→ **Aim of the exercise**:
Please copy the items below, starting at the beginning and going on through the line that contains "Reading right to", with that line included. Leave the pictures out of your copy.

[Data visualization images]
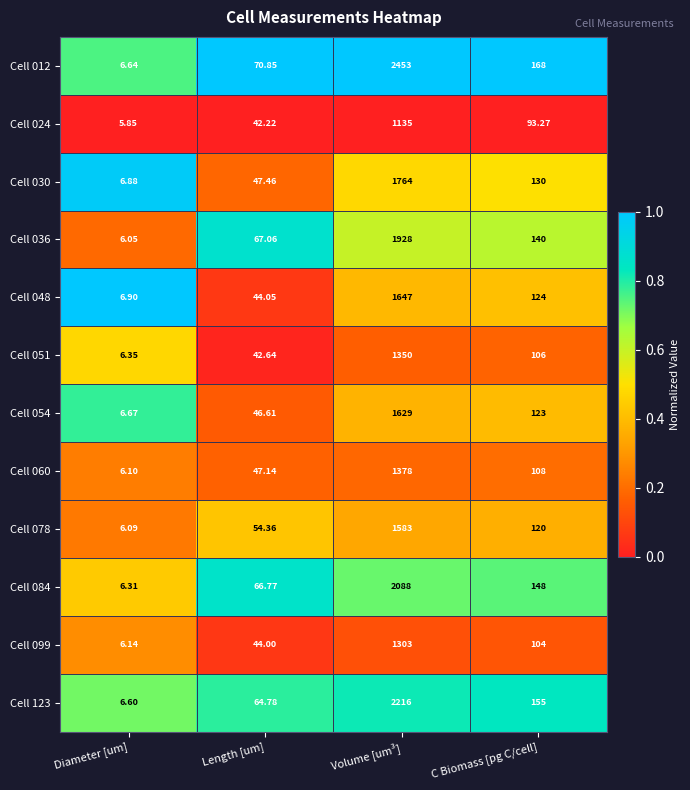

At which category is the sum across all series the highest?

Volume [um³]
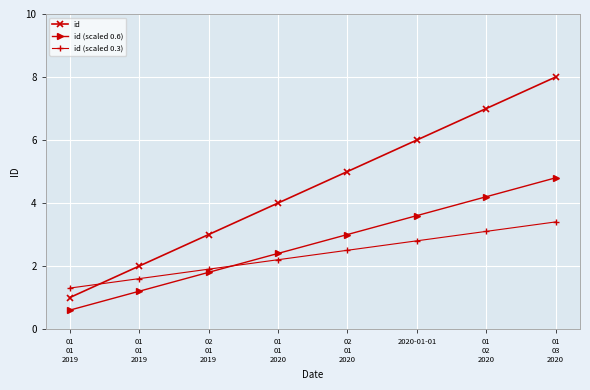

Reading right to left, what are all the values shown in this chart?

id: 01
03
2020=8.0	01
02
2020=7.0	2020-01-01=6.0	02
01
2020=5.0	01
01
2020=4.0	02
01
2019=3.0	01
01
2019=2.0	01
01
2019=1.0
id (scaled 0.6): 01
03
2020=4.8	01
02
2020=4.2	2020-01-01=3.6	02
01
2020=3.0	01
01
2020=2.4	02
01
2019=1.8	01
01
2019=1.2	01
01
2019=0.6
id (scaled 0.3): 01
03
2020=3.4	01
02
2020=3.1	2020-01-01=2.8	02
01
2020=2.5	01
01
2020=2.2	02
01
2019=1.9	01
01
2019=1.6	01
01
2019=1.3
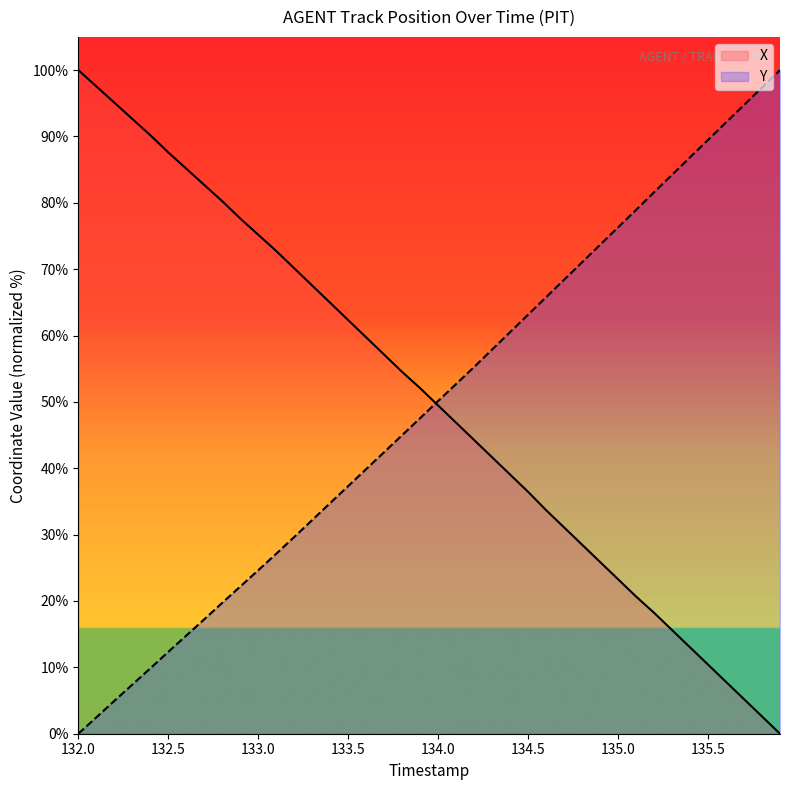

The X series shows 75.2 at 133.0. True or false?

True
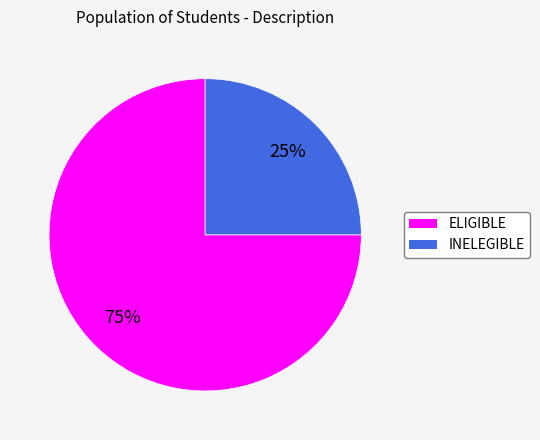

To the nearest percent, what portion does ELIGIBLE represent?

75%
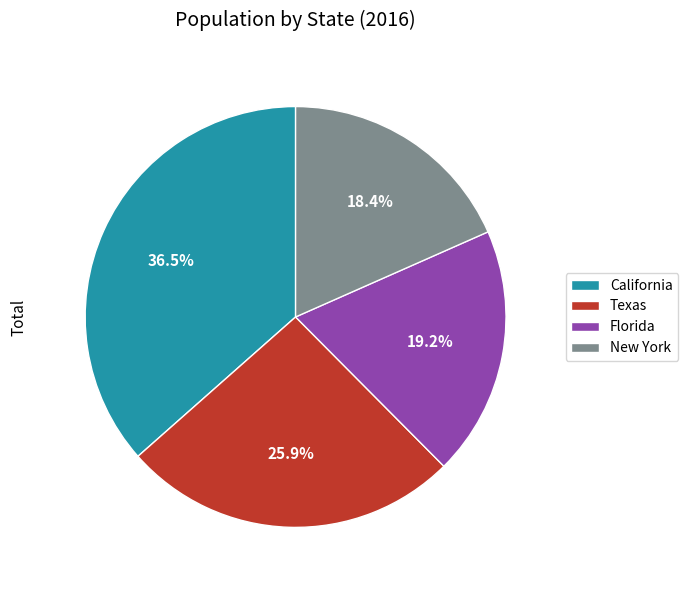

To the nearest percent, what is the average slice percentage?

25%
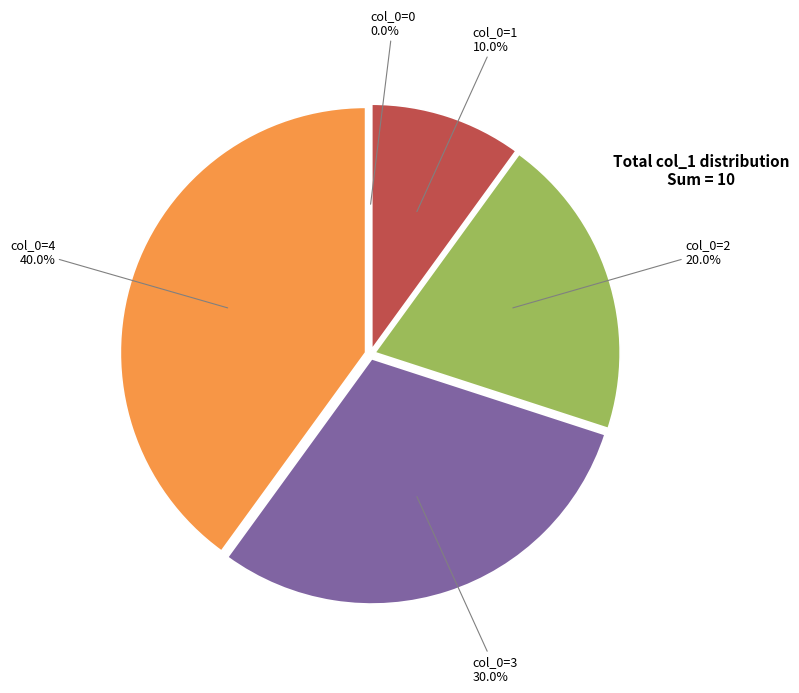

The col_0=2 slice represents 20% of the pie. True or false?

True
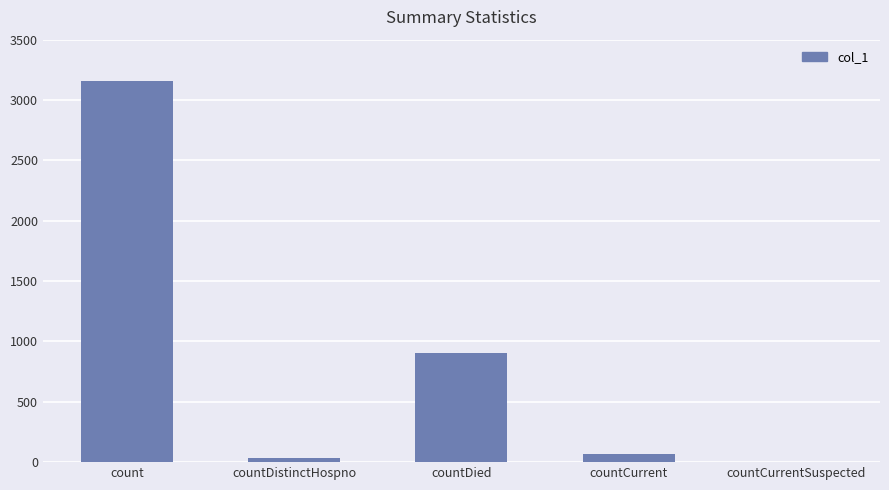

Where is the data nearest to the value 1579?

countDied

→ **Solution for this problem**:
At which category is the sum across all series the highest?

Volume [um³]

Reading right to left, what are all the values shown in this chart?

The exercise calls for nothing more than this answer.